Confieso que albergo sentimientos contradictorios en torno a las obras que están dejando Alicante como la San Francisco de después del terremoto. Barcala, a quien vi el otro día salir de la peluquería, bien podado como a él le gusta tener la ciudad, ha temblado como la falla de San Andrés y ha roto casi todos los puentes que cosían el tráfico. Y aquí viene mi dualidad. Si la intención es la que se anuncia, ampliación de aceras, peatonalización y calmado de tráfico, no puedo hacer otra cosa que aplaudir. Quizá comience a creer en esta ciudad cuando esté bordada con bulevares arbolados con sombra, largos paseos de amplias aceras y carriles bici. De las fechas escogidas, aparte de que se hayan respetado las Hogueras, algo que no se puede ocultar, nada que decir, tampoco. Al final, las mejoras han de ejecutarse en uno u otro momento. Y el hecho de que se haya escogido el verano para romper la rutina de Alicante no hace más que confirmarme que no vivo en una ciudad turística, cosa que defiendo desde hace décadas. Hasta aquí, todo en orden. El problema, el diablillo que susurra a mi oído izquierdo, es que no me fío. Ni del equipo de gobierno ni de mi pueblo natal. Así que sospecho que no veré grandes bulevares arbolados, que los paseos se verán entorpecidos por alguna causa indeterminada y que los carriles bici consistirán en dos líneas trazadas en rojo en la calzada. De las escaleras del Jorge Juan a Canalejas. De la Plaza del Mar a Panoramis.
Nacer en Alicante alimenta la fe en el caos. Un caos de Murphy, además, siempre tendente a empeorar, si es posible. Y encima vengo de pasar parte de mi exilio fogueril en Bilbao guiado por mi amigo Enrique Bolland, ciudad a la que Alicante acaba de superar en número de habitantes, por lo que no está tan lejos en hechuras. Voy a obviar lo de la limpieza, porque sería como comparar al Manchester City de Guardiola con el Racing de San Gabriel. Más allá de las diferencias evidentes, Bilbao transmite sensación de ciudad pensada. En lo que atañe a esta columna, dispone de zonas peatonales en pleno centro que permiten todo tipo de actividades lúdicas sin que su organización conlleve molestias. Por ejemplo, me topé con una competición infantil de ciclismo que recorría varios kilómetros, junto a la ría, sin que el resto de la ciudad lo notara. Nada que ver con los cortes en el centro que el mismo tipo de propuesta crea en Alicante. Bilbao está también repleta de parques, más fáciles de mantener, supongo, gracias a un clima que, no obstante, también allí está empeorando. Y la frecuencia del transporte urbano es para ponerse de rodillas en un reclinatorio y dar gracias a Orson Welles, el único dios verdadero. Cada cinco minutos sale un tranvía los domingos hacia Plentzia, lo que aquí sería, aproximadamente, El Campello. Reconozco que sufrí el síndrome de Stendhal cuando leí la tabla de horarios.
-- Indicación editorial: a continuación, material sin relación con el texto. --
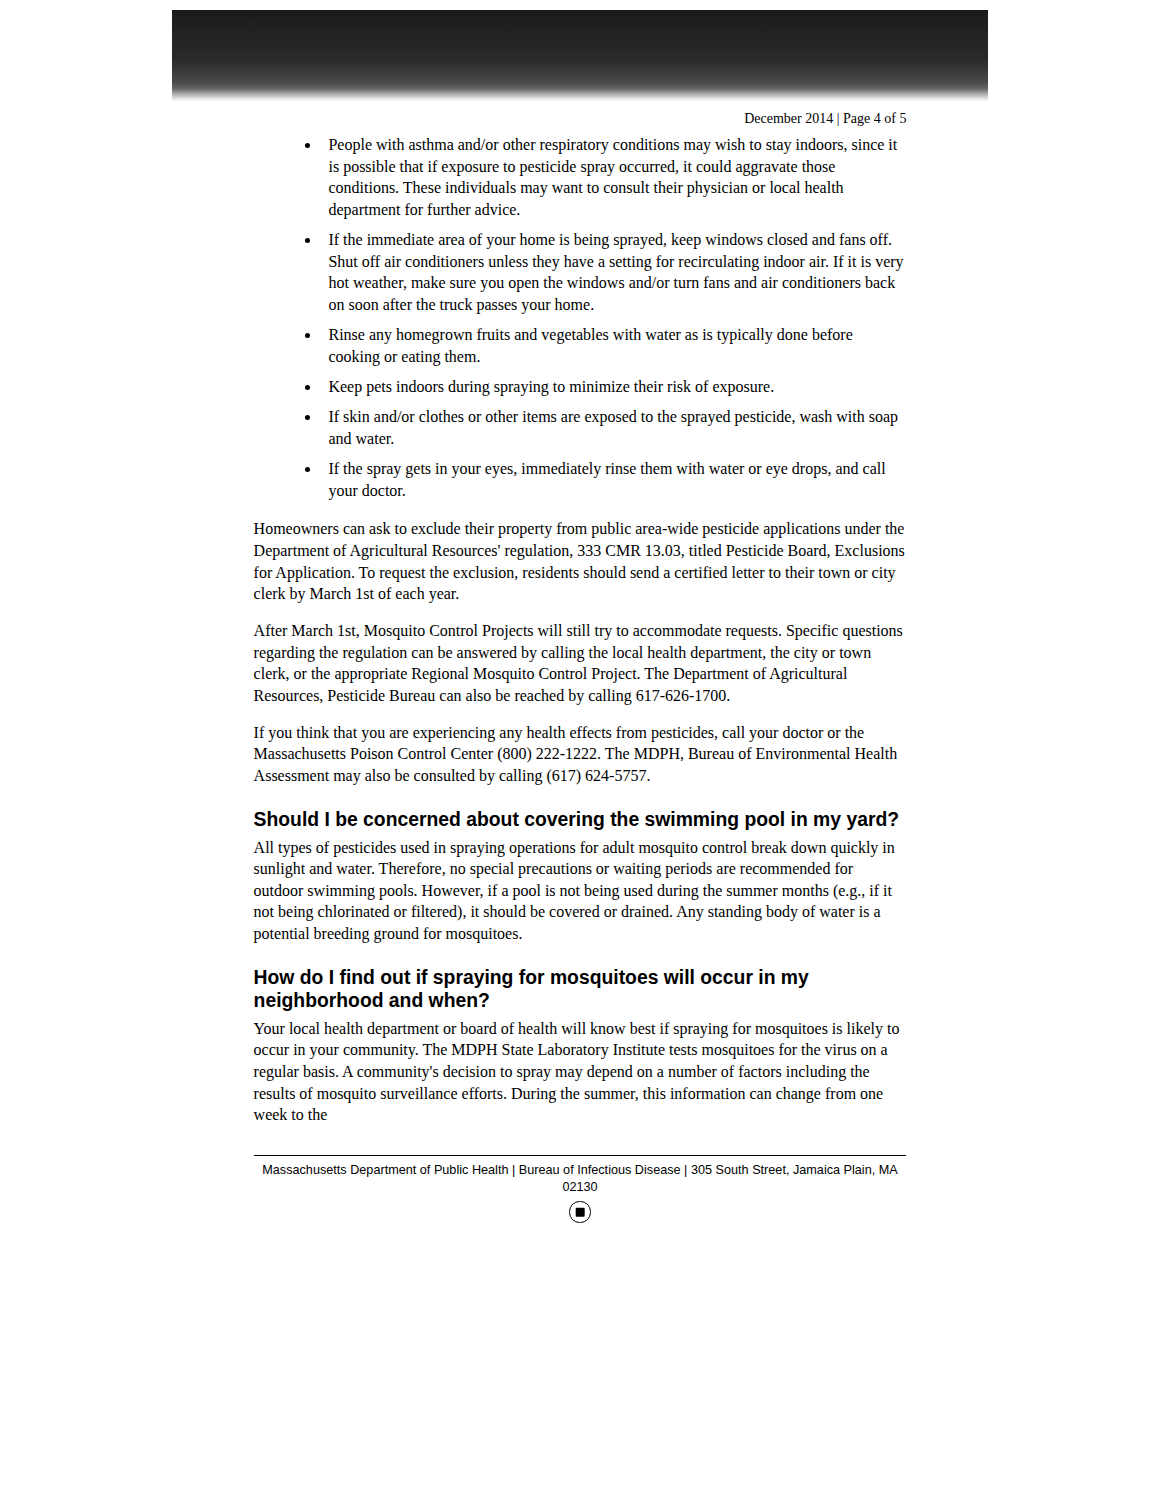December 2014 | Page 4 of 5
People with asthma and/or other respiratory conditions may wish to stay indoors, since it is possible that if exposure to pesticide spray occurred, it could aggravate those conditions. These individuals may want to consult their physician or local health department for further advice.
If the immediate area of your home is being sprayed, keep windows closed and fans off. Shut off air conditioners unless they have a setting for recirculating indoor air. If it is very hot weather, make sure you open the windows and/or turn fans and air conditioners back on soon after the truck passes your home.
Rinse any homegrown fruits and vegetables with water as is typically done before cooking or eating them.
Keep pets indoors during spraying to minimize their risk of exposure.
If skin and/or clothes or other items are exposed to the sprayed pesticide, wash with soap and water.
If the spray gets in your eyes, immediately rinse them with water or eye drops, and call your doctor.
Homeowners can ask to exclude their property from public area-wide pesticide applications under the Department of Agricultural Resources' regulation, 333 CMR 13.03, titled Pesticide Board, Exclusions for Application. To request the exclusion, residents should send a certified letter to their town or city clerk by March 1st of each year.
After March 1st, Mosquito Control Projects will still try to accommodate requests. Specific questions regarding the regulation can be answered by calling the local health department, the city or town clerk, or the appropriate Regional Mosquito Control Project. The Department of Agricultural Resources, Pesticide Bureau can also be reached by calling 617-626-1700.
If you think that you are experiencing any health effects from pesticides, call your doctor or the Massachusetts Poison Control Center (800) 222-1222. The MDPH, Bureau of Environmental Health Assessment may also be consulted by calling (617) 624-5757.
Should I be concerned about covering the swimming pool in my yard?
All types of pesticides used in spraying operations for adult mosquito control break down quickly in sunlight and water. Therefore, no special precautions or waiting periods are recommended for outdoor swimming pools. However, if a pool is not being used during the summer months (e.g., if it not being chlorinated or filtered), it should be covered or drained. Any standing body of water is a potential breeding ground for mosquitoes.
How do I find out if spraying for mosquitoes will occur in my neighborhood and when?
Your local health department or board of health will know best if spraying for mosquitoes is likely to occur in your community. The MDPH State Laboratory Institute tests mosquitoes for the virus on a regular basis. A community's decision to spray may depend on a number of factors including the results of mosquito surveillance efforts. During the summer, this information can change from one week to the
Massachusetts Department of Public Health | Bureau of Infectious Disease | 305 South Street, Jamaica Plain, MA 02130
Nada de eso sucederá en Alicante. Podría apostarlo ya en cualquier ladbroke londinense. Puede que se invierta, no debemos olvidar que la UE obliga, en la descarbonización del centro, en la modernización, en la adecuación a la agenda 2030 en la que nadie del PP cree, pero se talarán los árboles, se cementarán los paseos, subirá el precio de los aparcamientos, las terrazas de bares ocuparán las aceras, se aislará aún más a los barrios periféricos, se suprimirán los carriles bici para dar salida a espacios para la carga y descarga o para las vías para autobuses, que no tendrán la frecuencia suficiente para que a alguien le apetezca llevar a los menores, o a los mayores, a disfrutar de la nueva ciudad. Doy dos opciones al equipo de Barcala: que abunde en sus errores, como ha pasado en la avenida de la Constitución, o que, por una vez, me calle la boca y demuestre que esta ciudad aún tiene arreglo.